LUMINASIA.ID, Jakarta – Dalam momentum Hari UMKM Nasional sekaligus HUT ke-16 Tokopedia, Tokopedia dan TikTok Shop resmi meluncurkan kampanye #JualanNyaman melalui seminar edukasi Kekayaan Intelektual (KI) bagi pelaku UMKM, Kamis (14/8/2025), di Jakarta.
Langkah ini bertujuan membangun ekosistem perdagangan digital yang lebih aman, terpercaya, dan berkelanjutan bagi jutaan penjual di Indonesia.
Berdasarkan data pemerintah, sekitar 90% UMKM di Indonesia belum memahami pentingnya perlindungan KI terhadap produk dan karya yang mereka hasilkan.
Senior Director Tokopedia dan TikTok E-commerce Indonesia, Stephanie Susilo, menegaskan pentingnya perlindungan merek dan karya sebagai aset berharga.
Baca: DJ Panda Bakal Tampil di Makassar, Bareng Claudea di Claro
“Kami berkomitmen meningkatkan kesadaran penjual terkait hak KI, karena hal itu adalah modal utama untuk membangun bisnis yang berkelanjutan.
Inilah alasan kami terus mengadakan edukasi, sosialisasi, dan bekerja sama dengan Direktorat Jenderal Kekayaan Intelektual (DJKI) serta mitra strategis seperti K&K Advocates, agar semakin banyak penjual menjadi pemilik sah atas KI-nya dan bisa #JualanNyaman,” ujar Stephanie.
Direktur Jenderal Kekayaan Intelektual Kementerian Hukum dan HAM RI, Razilu, mengatakan kepemilikan KI dapat melindungi identitas bisnis, meningkatkan kepercayaan konsumen, serta membuka peluang ekspansi usaha.
“DJKI mengapresiasi Tokopedia dan TikTok Shop yang mendorong UMKM memiliki KI demi membangun ekosistem bisnis digital yang aman, kompetitif, dan berkelanjutan,” ucap Razilu.
Senior Partner K&K Advocates, Risti Wulansari, menambahkan bahwa perlindungan KI bukan hanya strategi berjualan aman, tetapi juga menjadi landasan hukum penting untuk menjaga orisinalitas usaha dan menarik investor.
Melalui kampanye #JualanNyaman, Tokopedia dan TikTok Shop mengajak UMKM berjualan secara percaya diri dan sesuai aturan.
Selain edukasi offline, kedua platform ini juga memiliki Kebijakan Kekayaan Intelektual yang berisi jenis pelanggaran KI, daftar produk berisiko, hingga panduan pencegahan pelanggaran.
Tokopedia dan TikTok Shop juga menyediakan ekosistem Mall yang memberikan jaminan produk 100% asli, gratis ongkir, dan garansi retur 15 hari bagi penjual yang memiliki KI.
Baca: Danantara Incar Investasi GoTo, Cegah Merger dengan Grab?

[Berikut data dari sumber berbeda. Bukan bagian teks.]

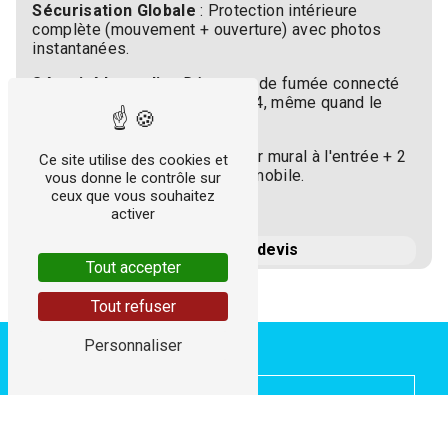
Sécurisation Globale
: Protection intérieure
complète (mouvement + ouverture) avec photos
instantanées.
Sécurité Incendie
: Détecteur de fumée connecté
inclus, pour vous alerter 24h/24, même quand le
système est désarmé.
Confort de Pilotage
: 1 clavier mural à l'entrée + 2
Ce site utilise des cookies et
télécommandes + application mobile.
vous donne le contrôle sur
ceux que vous souhaitez
activer
Demandez un devis
Tout accepter
Tout refuser
Personnaliser
Expertise reconnue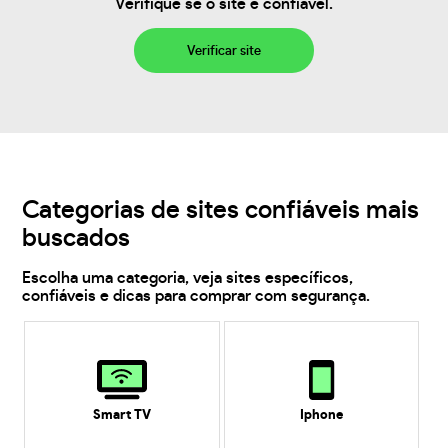
Verifique se o site é confiável.
Verificar site
Categorias de sites confiáveis mais
buscados
Escolha uma categoria, veja sites específicos,
confiáveis e dicas para comprar com segurança.
Smart TV
Iphone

Hingga semester I 2025, jumlah penjual di kategori Mall melonjak lebih dari empat kali lipat dibanding periode sebelumnya, dengan mayoritas merek berasal dari brand lokal termasuk UMKM.
Perlindungan tambahan juga dihadirkan melalui IP Protection Center dan fitur Laporkan, yang memungkinkan pemilik merek dan pengguna melaporkan pelanggaran secara langsung.
Langkah ini diharapkan dapat membantu pelaku usaha yang taat aturan untuk terus berkembang, sekaligus memastikan konsumen mendapatkan produk asli dan berkualitas.